« Il est virtuellement certain que le niveau moyen des océans va continuer à augmenter au cours du XXIe siècle », assure le sixième rapport du Groupe d’experts intergouvernemental sur l’évolution du climat (GIEC), publié en 2021. « Virtuellement certain », cela signifie que les scientifiques du GIEC estiment qu’il y a plus de 99 % de chances que cette prévision se réalise. Au cours du dernier siècle, le niveau moyen de la mer a déjà augmenté d’une vingtaine de centimètres. En 2050, ce seraient 15 centimètres de plus, dans le scénario intermédiaire du GIEC où la température moyenne à la surface du globe aurait augmenté de 2 degrés par rapport à l’ère préindustrielle.
Ce type d’assertions repose sur un travail scientifique d’une ampleur titanesque. La prévision de l’augmentation du niveau de la mer « c’est un des plus beaux défis scientifiques contemporains », s’exclame Benoit Meyssignac, océanographe au laboratoire Legos, à Toulouse. « Et cela a un intérêt sociétal énorme. C’est sans doute l’un des rares sujets dont l’impact concret est directement en lien avec le vertige que peut donner la science. » Car derrière cette montée des eaux se cachent de nombreux facteurs qui s’entremêlent, des effets d’échelle, des défis techniques ou encore des difficultés théoriques. « Pour modéliser le climat, il faut un modèle de l’océan, un modèle de l’atmosphère, un modèle pour l’hydrologie… Et tous ces modèles interagissent les uns avec les autres », explique Mélanie Becker, chercheuse en géophysique au laboratoire Liens et directrice de recherche au CNRS.
Concrètement, pour établir ces prévisions, les scientifiques s’appuient sur des observations pour identifier comment le niveau de la mer a évolué par le passé, et comment il évolue aujourd’hui. Ils cherchent ensuite à comprendre les causes de ces changements en proposant des modèles théoriques fondés sur des équations physiques connues. En comparant les résultats fournis par leurs modèles aux observations faites par le passé, ils confirment ou infirment leurs hypothèses et affinent les paramètres. Ce sont ensuite ces modèles, capables de reproduire les données du passé, qui sont utilisés pour prévoir l’avenir en fonction des différents scénarios de réchauffement de la planète.

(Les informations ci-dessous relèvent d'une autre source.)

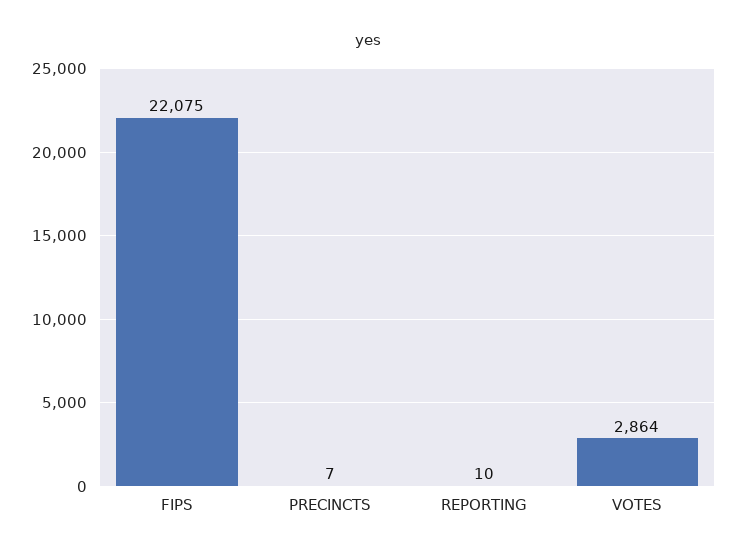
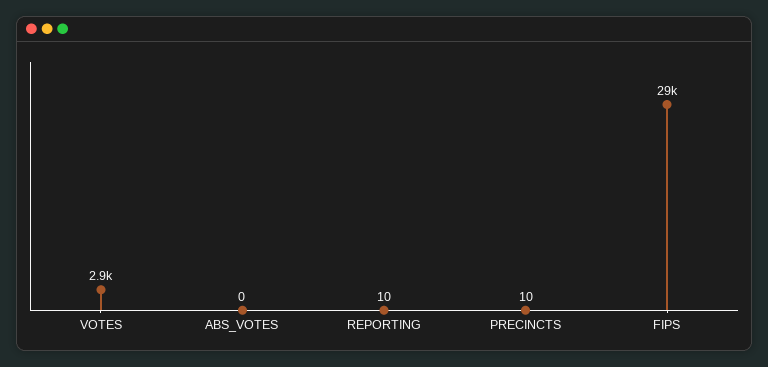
  {
-   "FIPS": 22075,
+   "FIPS": 29000,
-   "PRECINCTS": 7,
+   "PRECINCTS": 10,
    "REPORTING": 10,
-   "VOTES": 2864
+   "VOTES": 2864,
+   "ABS_VOTES": 0
  }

Accélération de la fonte des glaces
A l’échelle globale, les principaux processus qui influencent le niveau moyen des océans sont aujourd’hui bien connus. D’abord, sous l’effet du réchauffement climatique, l’océan se dilate. « Les émissions de gaz à effet de serre limitent le rayonnement infrarouge de la Terre vers l’espace, explique Benoit Meyssignac. Par conséquent, la Terre et son atmosphère reçoivent plus d’énergie qu’elles n’en émettent. Or, ce surplus énergétique est stocké à plus de 90 % dans l’océan, car l’eau a une capacité calorifique [capacité à absorber l’énergie] beaucoup plus importante que l’air. » Conséquence : l’océan se réchauffe, et son immense volume d’eau se dilate.